Trey Pipkins Jersey

With all the local college standouts hoping to get a call at this year’s NFL Draft, the first one to get picked came from the Division II USF Cougars.

Offensive tackle Trey Pipkins was the first Division II player taken this year and the first non-kicker in USF history to be selected, as the Apple Valley, Minn., native went in the third round to the Los Angeles Chargers with the 91st pick.

While that was earlier than most projections had Pipkins going, South Dakota State cornerback Jordan Brown had to wait a tad longer than he probably expected, getting the call from the Cincinnati Bengals in the seventh round with the 223rd pick. Andrew Van Ginkel, a defensive end who began his career at USD before transferring to Wisconsin, was taken by the Dolphins in the fifth round.

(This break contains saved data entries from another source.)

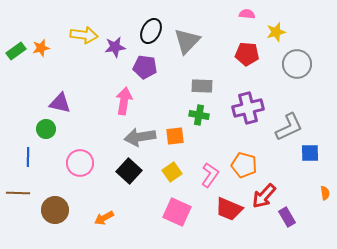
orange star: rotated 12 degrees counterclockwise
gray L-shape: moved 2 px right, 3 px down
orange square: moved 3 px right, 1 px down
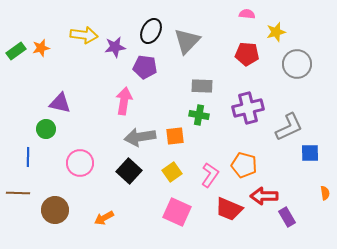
red arrow: rotated 48 degrees clockwise
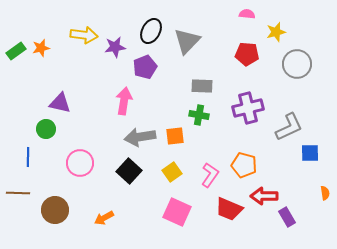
purple pentagon: rotated 30 degrees counterclockwise
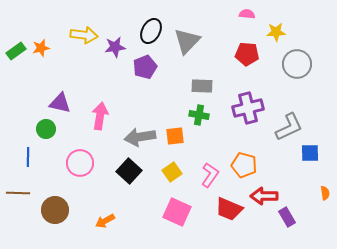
yellow star: rotated 12 degrees clockwise
pink arrow: moved 24 px left, 15 px down
orange arrow: moved 1 px right, 3 px down
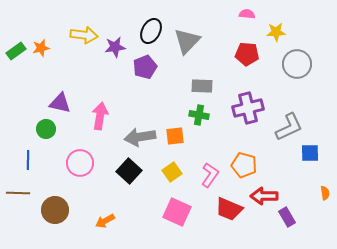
blue line: moved 3 px down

SDSU quarterback and Roosevelt grad Taryn Christion was not drafted, but signed as a free agent with the Seahawks shortly after the draft. Seattle was one of the teams that showed the most interest in Christion in the weeks leading up to the draft, and they didn’t take a quarterback with any of their 10 picks. He’ll go to Seattle looking to backup Russell Wilson and Paxton Lynch.

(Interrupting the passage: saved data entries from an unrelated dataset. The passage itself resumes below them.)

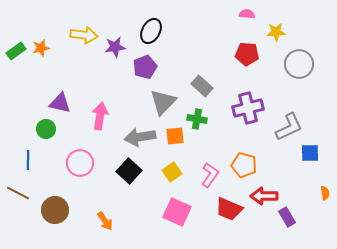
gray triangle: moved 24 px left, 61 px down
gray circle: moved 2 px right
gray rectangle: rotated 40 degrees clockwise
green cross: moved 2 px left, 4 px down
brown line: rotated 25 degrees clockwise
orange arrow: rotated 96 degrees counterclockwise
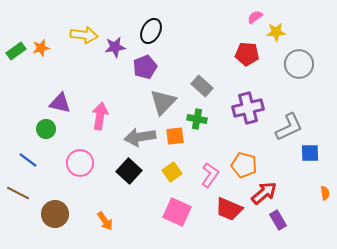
pink semicircle: moved 8 px right, 3 px down; rotated 42 degrees counterclockwise
blue line: rotated 54 degrees counterclockwise
red arrow: moved 3 px up; rotated 140 degrees clockwise
brown circle: moved 4 px down
purple rectangle: moved 9 px left, 3 px down
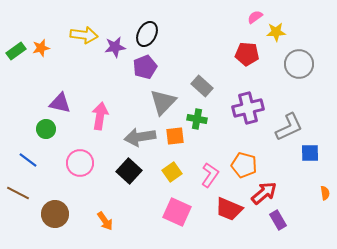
black ellipse: moved 4 px left, 3 px down
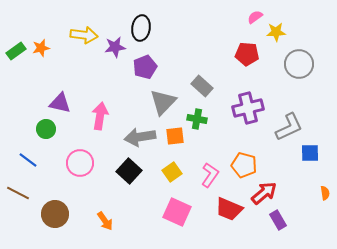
black ellipse: moved 6 px left, 6 px up; rotated 20 degrees counterclockwise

Pipkins was one of two players from the Dakotas taken by the Chargers, as they made North Dakota State quarterback and Missouri Valley Football Conference player of the year Easton Stick their fifth round draft choice.

While virtually everyone who follows the draft (or follows USF) expected Pipkins to be drafted, it was somewhat of a surprise to see Pipkins’ highlights on the screen on Friday during the third round.

A 6-foot-6, 309-pound three-year starter for the Cougars, Pipkins was a two-time All-NSIC selection who allowed only one sack in his final two seasons, while paving the way for two record-setting running backs in Max Mickey and then Gabe Watson.

When the commentators on the ESPN broadcast discussed the pick, famed draft analyst Mel Kiper, Jr., defended the Chargers’ decision to choose a Division II player in the third round by pointing out that Pipkins had dominated his level.

That’s what Chargers’ general manager Tom Telesco saw, too.

“He did what he had to do at that level and he dominated at his level of Division II,” Telesco said. “He’s 6-6, 305-pounds, really, really good feet. He’s got long arms, good feet, change of direction and he’s really smart. He went to an all-star game against Division I players and really stood out there. It’s hard to find tackles that are tall, long and have really good feet, can work, are smart and have some awareness. He has a lot of traits that we can develop. It’s going to take some time, but we have a good group he’s going to learn from, too.”

Pipkins was one of only five Division II players invited to the NFL Combine, and he impressed there. But it was at the East-West Shrine Game that Pipkins apparently caught the Chargers’ eye.

While Telesco said Pipkins has some traits that suggest he could be an NFL left tackle, the premier position on the offensive line, he could also slide inside to play guard, something that appealed to Chargers offensive coordinator Ken Whisenhunt.